Tasks to perform:
• a. Copy the GUID thread between "The term GUID" and "Globally Unique Identifier?", inclusive, swapping "GUID" for "LSID".
• b. Using the GUID thread, say whether each statement agrees with it: (i) one object can have more than one identifier; (ii) the data for a specimen can be sent electronically; (iii) Dave Thau's presentation is linked on the GUID wiki.

The term GUID is one we started using in SEEK when looking for a
solution to the identity and resolution problems that we saw looming for
the Taxonomic COncept Standard. Dave Thau's presentation on this
(linked on the GUID wiki) defines this pretty well and explores the issues.
>
> First, is it correct that GUID stands for Globally Unique Identifier?
>
> Second,
> What do we mean by Globally?
> What do we mean by Unique?
"globally unique" means simply that an identifier that is issued can
only have one valid interpretation across all possible systems.
Regardless of the mechanism used to resolve the identifier, the object
that the id 'identifies' will be bit-for-bit identical. However, note
that a given object can legitimately have more than one identifier.
> What do we mean by Identifier? Or, specifically what are we identifying?
This is a bit trickier. We will clearly be identifying several
different types of objects, some of which are physical (e.g.,
specimens), and some of which are digital (e.g., observation data). On
the specimen side, resolution of the identifier and retrieving the
'data' makes no sense because the 'data' is a physical object that
cannot be electronically transported. On the 'digital' side, it makes
sense to resolve and retrieve the data. There are some tricky issues
dealing with granularity of the identifier for digital data (does the
identifier point at a tuple in an entity, or at a whole entity, or at
multiple entities). In addition you still have the very thorny issue of
what is data and what is metadata. I'll write another note regarding
this issue.

Provided information:

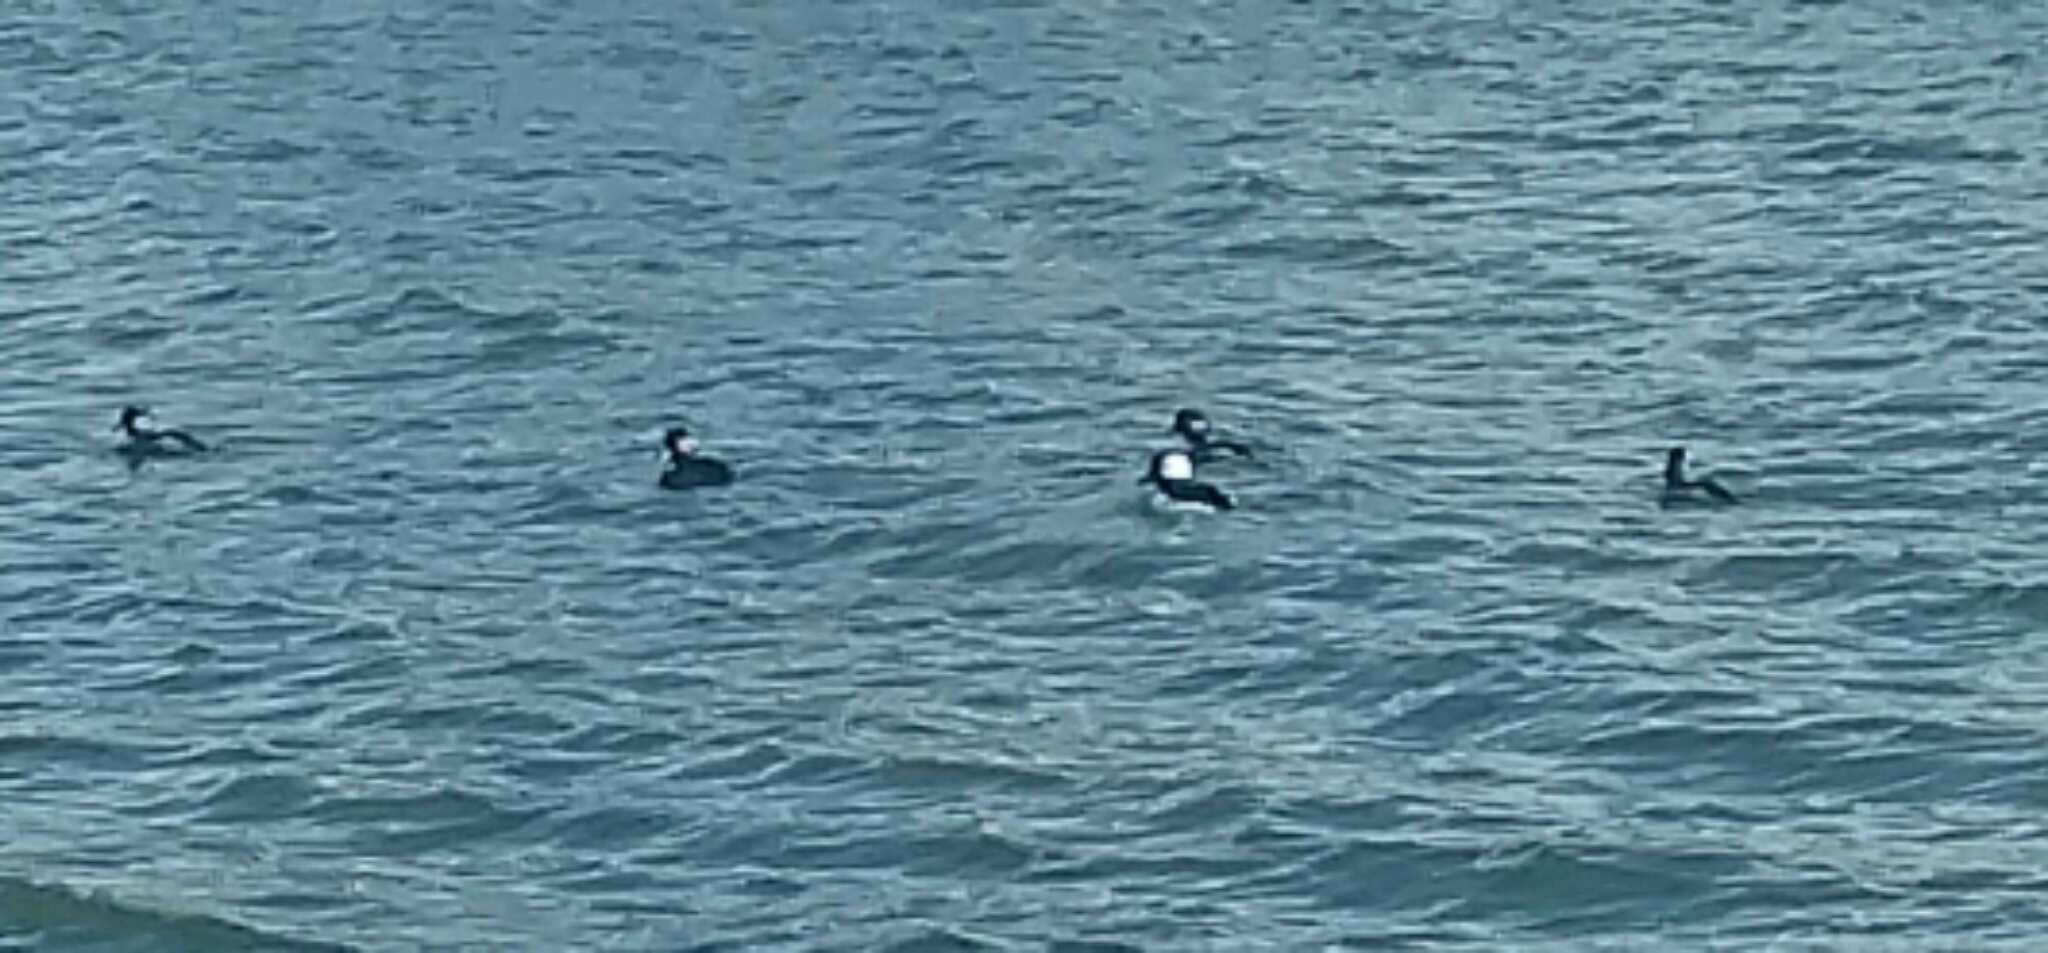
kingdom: Animalia
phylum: Chordata
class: Aves
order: Anseriformes
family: Anatidae
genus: Bucephala
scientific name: Bucephala albeola
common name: Bufflehead
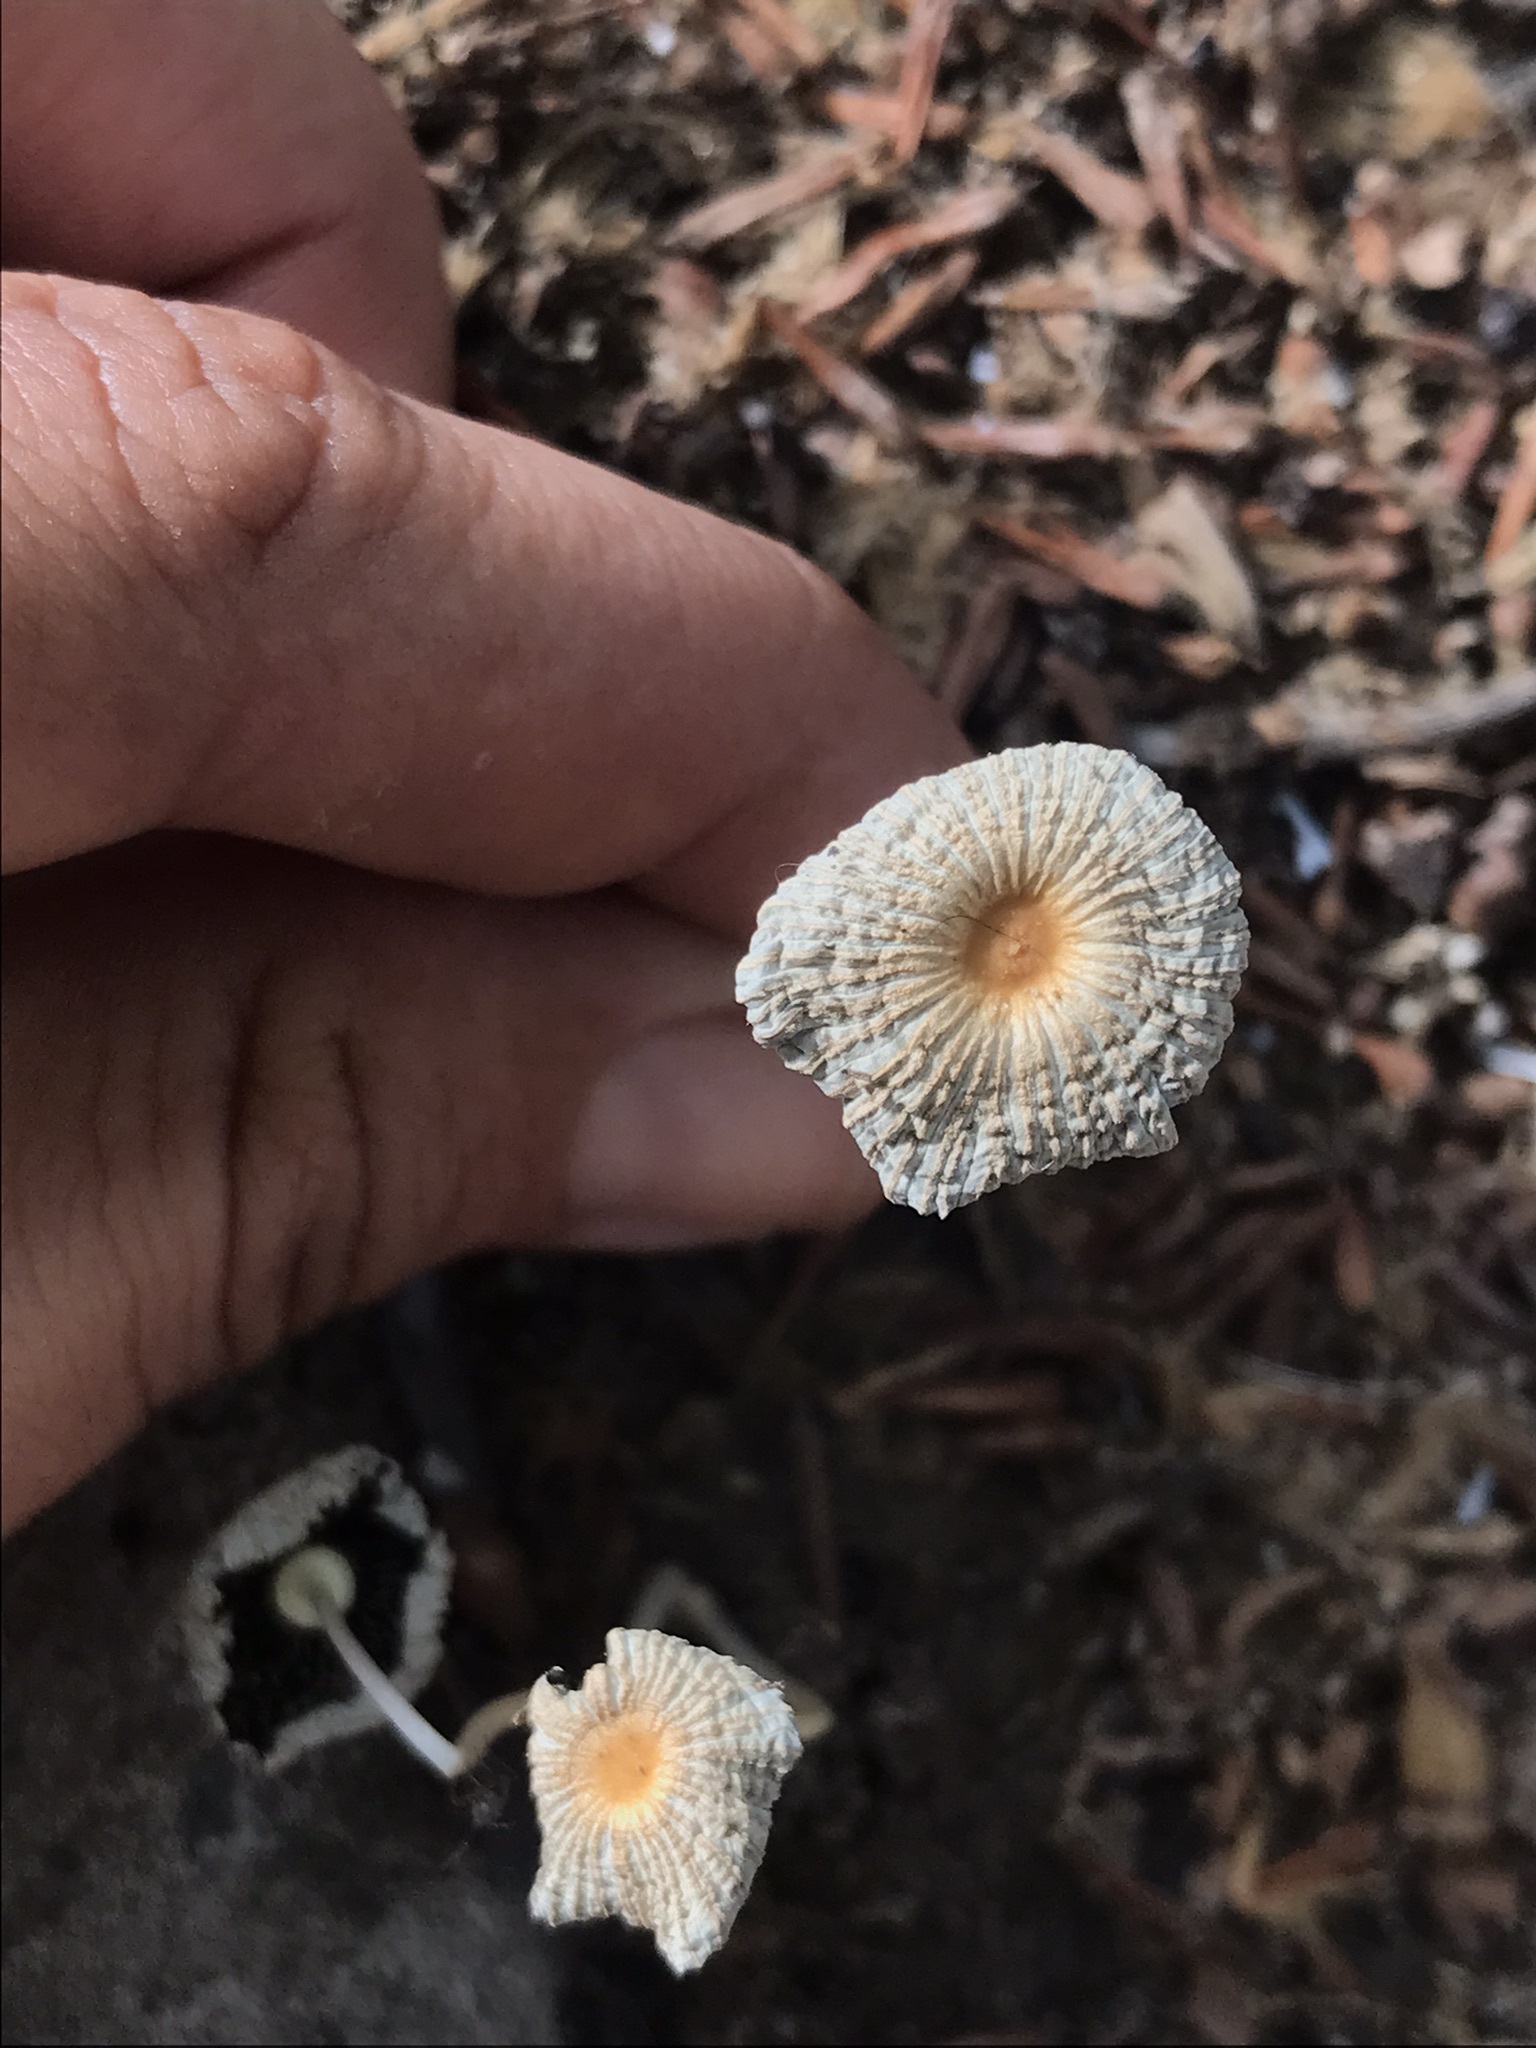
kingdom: Fungi
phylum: Basidiomycota
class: Agaricomycetes
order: Agaricales
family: Psathyrellaceae
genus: Parasola
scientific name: Parasola plicatilis
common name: Pleated inkcap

Task solutions:
• a.
The term LSID is one we started using in SEEK when looking for a
solution to the identity and resolution problems that we saw looming for
the Taxonomic COncept Standard. Dave Thau's presentation on this
(linked on the LSID wiki) defines this pretty well and explores the issues.
>
> First, is it correct that LSID stands for Globally Unique Identifier?

• b.
(i) Yes: "a given object can legitimately have more than one identifier."
(ii) No: "the 'data' is a physical object that cannot be electronically transported."
(iii) Yes: "(linked on the GUID wiki)"